— Activity list —
A. In the PROMESA Title III opinion, on what date did the Defendants file their motion to dismiss the complaint?
B. Resume the PROMESA Title III opinion after its final sentence.

— Page excerpt —
MARINI PIETRANTONI MUÑIZ LLC, By: Luis C. Marini-Biaggi, Carolina Velaz-Rivero, 250 Ponce de León Ave., Suite 900, San Juan, PR 00918, O'MELVENY & MYERS LLP, By: John J. Rapisardi, Matthew P. Kremer, 7 Times Square, New York, NY 10036 and Peter Friedman, 1625 Eye Street, NW, Washington, DC 20006, Attorneys for the Puerto Rico Fiscal Agency and Financial Advisory Authority.

PROMESA Title III

OPINION AND ORDER GRANTING DEFENDANTS’ MOTION TO DISMISS THE COMPLAINT

LAURA TAYLOR SWAIN, United States District Judge Before the Court is the Defendants’ Motion to Dismiss the Complaint (Docket Entry No. 44, the "Defendants’ Motion"), filed by Assured Guaranty Corp., Assured Guaranty Municipal Corp. (together, "Assured"), Ambac Assurance Corporation ("Ambac"), The Bank of New York Mellon, as Fiscal Agent, the National Public Finance Guarantee Corp. ("National"), the Financial Guaranty Insurance Company ("FGIC"), and Peaje Investments LLC (together, the "Defendants") on August 26, 2021, as well as the Intervening Defendant Financial Oversight and Management Board's Memorandum of Law in Support of Motion to Dismiss, or in the Alternative, to Stay Counts I, II, and IV of the Complaint (Docket Entry No. 40, the "Oversight Board's Motion"), filed by the Financial Oversight and Management Board for Puerto Rico (the "Oversight Board"), and the Notice of Limited Joinder of Intervening Defendant Puerto Rico Fiscal Agency and Financial Advisory Authority to Intervening Defendant Financial Oversight and Management Board's Motion to Dismiss, or in the Alternative, to Stay Counts I, II, and IV of the Complaint (Docket Entry No. 42, "AAFAF's Joinder") filed by the Puerto Rico Fiscal Agency and Financial Advisory Authority ("AAFAF"). As explained in in the Defendants’ Motion, the Defendants seek dismissal under rules 12(b)(1) and 12(b)(6) of the Federal Rules of Civil Procedure, made applicable to this Adversary Proceeding under rule 7012(b) of the Federal Rules of Bankruptcy Procedure, of all four counts of the Adversary Complaint (Docket Entry No. 1, the "Complaint") of AmeriNational Community Services, LLC and Cantor-Katz Collateral Monitor LLC (the "DRA Parties"), acting on behalf of the GDB Debt Recovery Authority (the "DRA").

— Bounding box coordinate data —
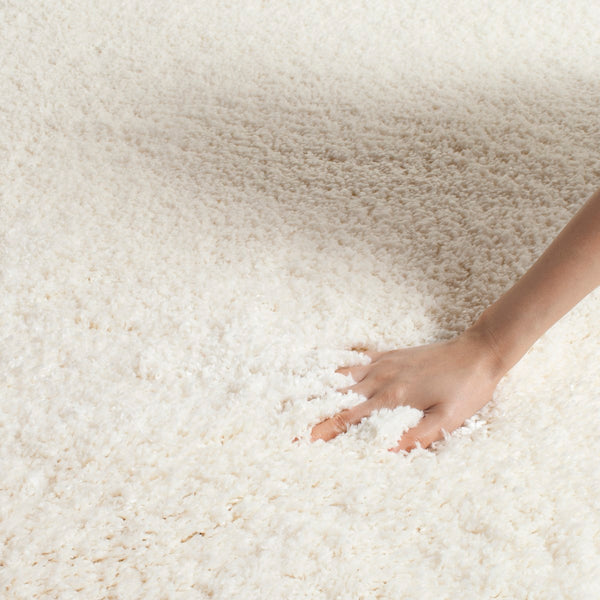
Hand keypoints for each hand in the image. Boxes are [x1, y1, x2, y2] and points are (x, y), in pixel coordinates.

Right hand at [309, 328, 504, 451]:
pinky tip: (327, 368)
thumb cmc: (466, 388)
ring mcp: (383, 363)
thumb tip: (384, 452)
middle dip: (310, 408)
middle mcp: (381, 378)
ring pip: (341, 376)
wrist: (478, 352)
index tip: (300, 439)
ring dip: (318, 386)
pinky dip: (338, 365)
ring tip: (295, 393)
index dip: (323, 430)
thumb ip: (417, 436)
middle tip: (285, 418)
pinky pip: (356, 359)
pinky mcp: (390, 354)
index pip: (348, 418)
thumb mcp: (448, 419)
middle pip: (336, 395)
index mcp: (392, 397)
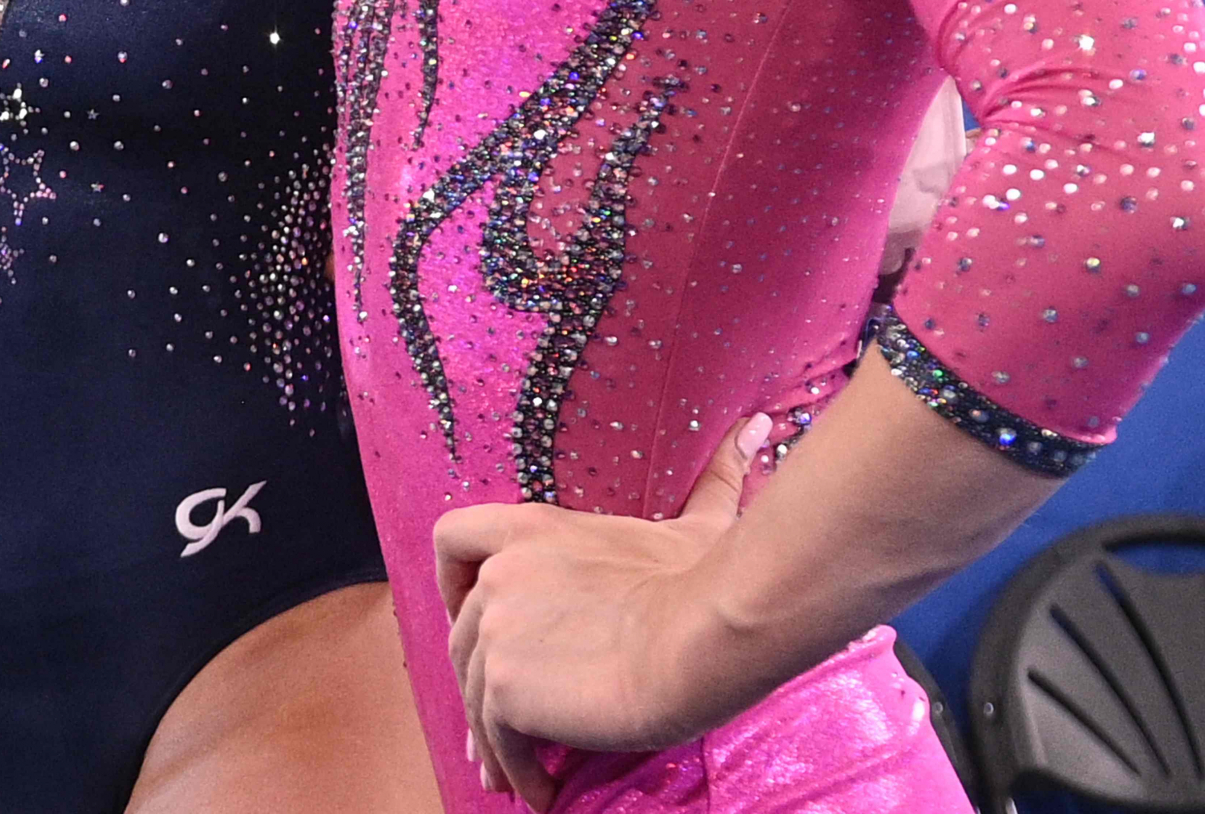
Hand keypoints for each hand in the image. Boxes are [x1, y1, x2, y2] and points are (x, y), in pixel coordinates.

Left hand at [435, 414, 770, 808]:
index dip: (450, 583)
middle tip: (500, 728)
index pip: (452, 538)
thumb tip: (754, 427)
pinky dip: (514, 768)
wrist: (700, 637)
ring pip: (475, 694)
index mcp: (530, 529)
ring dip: (493, 740)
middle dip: (476, 684)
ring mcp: (497, 629)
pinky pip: (496, 736)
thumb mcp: (696, 522)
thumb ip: (714, 477)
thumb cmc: (704, 581)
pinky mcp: (505, 685)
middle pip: (462, 636)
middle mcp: (500, 574)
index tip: (470, 619)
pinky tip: (541, 791)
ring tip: (518, 777)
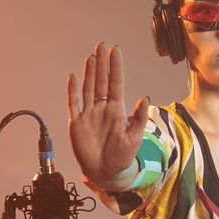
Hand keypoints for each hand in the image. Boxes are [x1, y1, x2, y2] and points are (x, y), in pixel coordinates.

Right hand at [67, 43, 149, 188]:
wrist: (106, 173)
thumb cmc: (122, 157)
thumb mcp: (134, 138)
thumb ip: (138, 118)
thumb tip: (145, 98)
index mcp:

— Responses by task —
A. August 26, 2021

B.
Unless otherwise specified, all docket entry references in this Order are to entries in Adversary Proceeding No. 28-68.

The DRA Parties filed their consolidated opposition to the Defendants’ Motion and Oversight Board's Motion on September 23, 2021 (Docket Entry No. 60, the "Opposition"), and on October 8, 2021, the Defendants and the Oversight Board filed their replies (Docket Entry Nos. 67, 68). The Court has jurisdiction of this adversary proceeding pursuant to 48 U.S.C. section 2166(a). The Court has reviewed carefully all of the submissions in connection with this motion practice and, for the reasons set forth below, the Defendants’ Motion is granted, and the Oversight Board's Motion, together with AAFAF's Joinder, is denied as moot.

I.

BACKGROUND

The following recitation of facts is drawn from the Complaint and exhibits attached thereto, unless otherwise specified.

A. Legal Background

1. The HTA Bond Resolutions

Act 74 of 1965 (the "HTA Enabling Act") authorized the Puerto Rico Highways 221 and Transportation Authority ("HTA") to issue bonds. HTA did so pursuant to resolutions it adopted in 1968 (Compl. Ex. A, the "1968 Resolution") and 1998 (Compl. Ex. B, the "1998 Resolution" and, together with the 1968 Resolution, the "Bond Resolutions"). See 9 L.P.R.A. § 2001 et seq. Bonds issued under the Bond Resolutions (the "Bonds") are payable from (i) "Revenues" (see 1968 Res. § 601; 1998 Res. § 601); (ii) other monies and funds received by the HTA for that purpose from the Commonwealth (id. ); and (iii), in the case of any deficiency in the funding of any of the accounts established for the payment of the Bonds (the "Bond Revenue Accounts"), from other funds received by HTA from the Commonwealth or from any other source for the purpose of making up the deficiency (see, e.g., 1968 Res. § 401; 1998 Res. § 401). As to this last requirement, the 1998 Resolution provides (for example) that

If the amount so deposited in any month to the credit of any [part of the Bond Revenue Accounts] shall be less than the required amount, the requirement therefor shall nevertheless be cumulative and the amount of any deficiency in any month shall be added to the amount otherwise required to be deposited to the credit of such account in each month thereafter until such time as such deficiency shall be made up. [HTA] further covenants that any other funds which it receives from the Commonwealth or any other source to make up any deficiencies in the amounts needed to pay the principal of and interest on any bonds issued under the provisions of the 1968 Resolution and this Resolution will be applied for such purpose first to make up any deficiencies in the amounts needed to pay the principal of and interest on any 1968 Resolution Bonds and then to make up any such deficiencies needed to pay such principal of and interest on the senior bonds and then the subordinated bonds.

(1998 Res. § 401 (emphasis added).)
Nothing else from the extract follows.